When Sorrow comes to visit, he doesn’t take off his shoes. Dragging and tracking mud from outside to every room in the house. He doesn't even pretend to wipe his feet at the welcome mat before entering. With each visit, his clothes become shabbier and his hands filthier. He always announces and apologizes that he can’t stay for long, he has others to visit. I always suggest water, but he prefers tea. Taking longer to prepare and prolonging his stay. We always listen to Etta while the tea is being made. I’m not ever sure when he’ll leave, some visits are more extended than others. No matter how long the stay, you can always tell he was here. The longer he stays, the more dirt and mud build up on the floor. The more smudges and streaks upon the wall. Even long after he’s gone and I’ve polished the floorboards and purified the walls, there’s still stains that he left behind. Forget-me-nots proving he was once here. Before he goes, he'll turn to me and say I should be grateful I’ve only got to scrub mud from the floors and trail a rag against the walls. If he were to take off his shoes, it would be far more mess to clean.
City Slicker
I'm not from a small town where everyone knows everyone. Where we stop to smile, greet, and wave. I'm from the capital, where the roads are scarred and the pollution in the gray sky is terrorizing school children with asthma before they even learn their ABCs. I'm from the city with the most violence.
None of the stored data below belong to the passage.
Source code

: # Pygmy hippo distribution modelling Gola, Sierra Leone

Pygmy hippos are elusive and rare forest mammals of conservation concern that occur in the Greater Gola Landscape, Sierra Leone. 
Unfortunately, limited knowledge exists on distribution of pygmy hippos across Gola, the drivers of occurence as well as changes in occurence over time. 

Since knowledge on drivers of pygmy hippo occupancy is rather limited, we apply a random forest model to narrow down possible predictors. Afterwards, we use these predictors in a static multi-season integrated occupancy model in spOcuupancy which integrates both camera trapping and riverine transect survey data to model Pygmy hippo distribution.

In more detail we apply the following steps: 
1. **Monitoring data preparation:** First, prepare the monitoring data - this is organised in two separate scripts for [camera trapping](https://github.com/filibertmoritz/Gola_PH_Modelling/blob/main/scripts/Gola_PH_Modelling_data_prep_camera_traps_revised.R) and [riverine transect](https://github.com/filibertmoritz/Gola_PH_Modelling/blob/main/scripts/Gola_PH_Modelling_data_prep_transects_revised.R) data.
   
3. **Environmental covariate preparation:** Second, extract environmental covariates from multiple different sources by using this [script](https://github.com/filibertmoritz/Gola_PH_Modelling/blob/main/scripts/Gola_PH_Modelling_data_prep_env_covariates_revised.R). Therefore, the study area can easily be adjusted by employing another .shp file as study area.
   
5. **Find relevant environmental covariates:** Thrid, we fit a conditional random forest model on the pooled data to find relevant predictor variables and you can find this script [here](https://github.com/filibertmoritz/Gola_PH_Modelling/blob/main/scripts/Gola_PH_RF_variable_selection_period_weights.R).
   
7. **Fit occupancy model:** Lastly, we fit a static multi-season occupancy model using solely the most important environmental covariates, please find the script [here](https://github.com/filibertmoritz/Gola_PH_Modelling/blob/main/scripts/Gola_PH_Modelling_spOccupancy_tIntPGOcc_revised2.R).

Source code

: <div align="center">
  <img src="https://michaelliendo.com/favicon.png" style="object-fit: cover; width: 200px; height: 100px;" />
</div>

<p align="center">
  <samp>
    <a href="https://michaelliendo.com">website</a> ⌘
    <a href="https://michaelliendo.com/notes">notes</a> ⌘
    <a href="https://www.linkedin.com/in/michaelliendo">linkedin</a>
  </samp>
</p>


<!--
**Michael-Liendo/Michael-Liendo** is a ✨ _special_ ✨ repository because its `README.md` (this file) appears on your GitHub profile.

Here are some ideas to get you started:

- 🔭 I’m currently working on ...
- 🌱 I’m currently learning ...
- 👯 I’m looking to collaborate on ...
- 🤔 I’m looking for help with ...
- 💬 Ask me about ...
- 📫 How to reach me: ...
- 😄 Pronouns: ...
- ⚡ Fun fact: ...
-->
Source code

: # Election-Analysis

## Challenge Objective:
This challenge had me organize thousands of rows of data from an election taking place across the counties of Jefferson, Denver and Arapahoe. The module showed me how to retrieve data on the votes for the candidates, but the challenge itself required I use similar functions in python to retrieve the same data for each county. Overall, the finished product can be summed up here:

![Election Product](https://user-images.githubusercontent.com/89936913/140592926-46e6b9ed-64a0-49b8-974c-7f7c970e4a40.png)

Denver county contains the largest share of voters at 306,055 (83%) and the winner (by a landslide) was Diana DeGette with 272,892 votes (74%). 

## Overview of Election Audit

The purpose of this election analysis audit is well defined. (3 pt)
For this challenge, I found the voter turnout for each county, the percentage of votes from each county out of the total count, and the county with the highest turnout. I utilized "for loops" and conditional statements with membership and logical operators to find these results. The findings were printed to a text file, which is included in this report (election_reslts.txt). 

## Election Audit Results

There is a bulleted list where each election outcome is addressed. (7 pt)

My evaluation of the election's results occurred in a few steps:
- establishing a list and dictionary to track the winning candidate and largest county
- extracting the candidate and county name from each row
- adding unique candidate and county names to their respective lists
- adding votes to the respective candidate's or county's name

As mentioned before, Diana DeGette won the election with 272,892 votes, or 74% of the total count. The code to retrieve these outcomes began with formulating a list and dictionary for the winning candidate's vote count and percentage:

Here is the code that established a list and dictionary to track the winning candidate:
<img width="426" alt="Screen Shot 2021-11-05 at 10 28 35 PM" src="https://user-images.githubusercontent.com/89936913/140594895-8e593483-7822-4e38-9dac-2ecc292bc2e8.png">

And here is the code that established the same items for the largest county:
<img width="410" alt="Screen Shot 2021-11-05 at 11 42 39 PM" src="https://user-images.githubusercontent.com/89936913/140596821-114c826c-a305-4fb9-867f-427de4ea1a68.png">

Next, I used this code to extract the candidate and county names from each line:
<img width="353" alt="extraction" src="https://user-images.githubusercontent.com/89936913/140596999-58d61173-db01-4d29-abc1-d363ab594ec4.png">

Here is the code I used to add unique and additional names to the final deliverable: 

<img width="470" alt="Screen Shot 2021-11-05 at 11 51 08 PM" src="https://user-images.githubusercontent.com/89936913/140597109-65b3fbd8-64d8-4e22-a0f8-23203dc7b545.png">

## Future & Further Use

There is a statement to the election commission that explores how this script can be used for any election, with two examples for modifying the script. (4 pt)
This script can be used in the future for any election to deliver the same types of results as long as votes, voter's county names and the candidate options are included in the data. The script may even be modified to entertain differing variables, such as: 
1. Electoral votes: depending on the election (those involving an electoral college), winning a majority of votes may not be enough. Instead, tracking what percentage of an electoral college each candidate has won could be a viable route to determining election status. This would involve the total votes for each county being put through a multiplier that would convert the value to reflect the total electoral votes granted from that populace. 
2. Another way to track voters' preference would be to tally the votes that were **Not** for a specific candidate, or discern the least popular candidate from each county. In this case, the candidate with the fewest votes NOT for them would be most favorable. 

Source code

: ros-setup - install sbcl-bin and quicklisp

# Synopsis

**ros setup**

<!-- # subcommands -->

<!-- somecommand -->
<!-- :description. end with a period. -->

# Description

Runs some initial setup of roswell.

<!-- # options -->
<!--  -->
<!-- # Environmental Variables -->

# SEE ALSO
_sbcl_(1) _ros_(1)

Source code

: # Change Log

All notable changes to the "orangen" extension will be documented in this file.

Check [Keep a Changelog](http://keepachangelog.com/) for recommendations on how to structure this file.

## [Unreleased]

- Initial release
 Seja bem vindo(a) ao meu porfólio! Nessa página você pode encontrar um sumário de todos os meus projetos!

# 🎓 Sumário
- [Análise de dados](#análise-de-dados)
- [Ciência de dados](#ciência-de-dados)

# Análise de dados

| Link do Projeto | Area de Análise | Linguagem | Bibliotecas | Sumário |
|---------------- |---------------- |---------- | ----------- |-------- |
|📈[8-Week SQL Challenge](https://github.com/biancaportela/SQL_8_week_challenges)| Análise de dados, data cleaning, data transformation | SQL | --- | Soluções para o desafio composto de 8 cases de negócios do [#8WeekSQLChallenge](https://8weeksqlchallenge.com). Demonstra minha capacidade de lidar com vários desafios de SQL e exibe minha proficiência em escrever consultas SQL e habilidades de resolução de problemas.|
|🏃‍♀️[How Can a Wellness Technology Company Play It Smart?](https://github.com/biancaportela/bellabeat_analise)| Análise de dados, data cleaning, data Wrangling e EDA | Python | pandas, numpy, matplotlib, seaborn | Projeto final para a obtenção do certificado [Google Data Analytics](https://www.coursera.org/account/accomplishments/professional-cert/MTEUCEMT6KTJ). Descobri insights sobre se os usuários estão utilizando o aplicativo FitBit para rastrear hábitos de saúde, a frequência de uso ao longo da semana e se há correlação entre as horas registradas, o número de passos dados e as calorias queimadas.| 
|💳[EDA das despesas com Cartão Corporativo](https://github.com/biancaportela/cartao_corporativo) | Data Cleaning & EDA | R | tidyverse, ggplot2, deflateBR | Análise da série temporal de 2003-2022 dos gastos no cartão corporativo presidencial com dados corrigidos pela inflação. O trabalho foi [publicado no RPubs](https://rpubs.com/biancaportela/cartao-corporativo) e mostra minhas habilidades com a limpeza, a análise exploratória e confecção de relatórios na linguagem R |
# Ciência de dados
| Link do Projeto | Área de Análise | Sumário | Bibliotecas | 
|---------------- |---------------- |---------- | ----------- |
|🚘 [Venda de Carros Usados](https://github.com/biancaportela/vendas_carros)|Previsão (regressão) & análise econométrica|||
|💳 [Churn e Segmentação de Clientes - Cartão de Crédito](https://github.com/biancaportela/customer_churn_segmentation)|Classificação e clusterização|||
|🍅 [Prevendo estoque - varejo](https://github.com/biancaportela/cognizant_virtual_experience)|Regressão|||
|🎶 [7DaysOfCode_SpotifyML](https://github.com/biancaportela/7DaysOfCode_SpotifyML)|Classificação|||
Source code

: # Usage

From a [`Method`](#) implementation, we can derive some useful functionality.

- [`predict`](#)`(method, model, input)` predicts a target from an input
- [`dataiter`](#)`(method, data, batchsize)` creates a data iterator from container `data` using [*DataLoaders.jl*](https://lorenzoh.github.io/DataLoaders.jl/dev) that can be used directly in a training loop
Car break-ins, assaults, and murders. Where people spit on the sidewalk, where the homeless man sleeps at the bus stop. Where every year, the same politicians promise if we vote for them, they'll be the ones to change this hopeless city. Then they turn around and use our tax dollars to vacation in places I can't even pronounce. But, I learned to drive on those scarred roads. I paused and waited on the playground as my weezy friends got out their inhalers. And I cried as many of them inevitably moved away. I gathered with hundreds of others on my city streets to protest those same politicians and seen the homeless man from the bus stop awake from his slumber to cheer us on.
The Way Things Go
She shrieks and cries out
Loud weeps from both her and child
She looks down to smile
The years seem to fly
Soon the crawls turn into walks
Babble turns to talk
Getting dressed for school
All grown up, tie my own shoe
Look, I’m driving too!
Got my bachelor’s,
But I am no longer one
Found my honey bun
She shrieks and cries out
The years have come to an end
Same way they begin
Viola
The mornings spent at my grandparent’s house were special, simply because it was with them. I’d watch the sky fade from a radiant red to a basic blue. The same blue it always was when I looked up while running around outside. They were Christians, but in the yard, there were always wandering Jews. My grandmother’s favorite, she’d tend to them a little more carefully than she would the other flowers. I’d sit and watch Barney on the small TV in the backroom, he’d sing me songs about cleaning up and being kind. But my personal favorite PBS character was the vampire from Sesame Street. I always admired his fangs. For breakfast, My grandfather would slap jelly on some toast. My grandmother, Viola, always had an aroma of Elizabeth Taylor’s perfumes. I can’t quite explain it, but if sophistication had a scent, that would be it. She would braid my hair after breakfast. She wanted me to look presentable when I went outside to stomp on the lilacs in the neighbor’s yard. She’d always add little barrettes to my hair, shaped like flowers and butterflies. My brother would always yell that they looked like grapes holding onto my hair as I ran past him. Before the mornings were over, my grandpa would sit close to the window and peel a plum for us. Then we’d watch the sky fade from a basic blue back to a radiant red. They aren’t with me now, but the smell of Passion and the taste of plums always brings me back.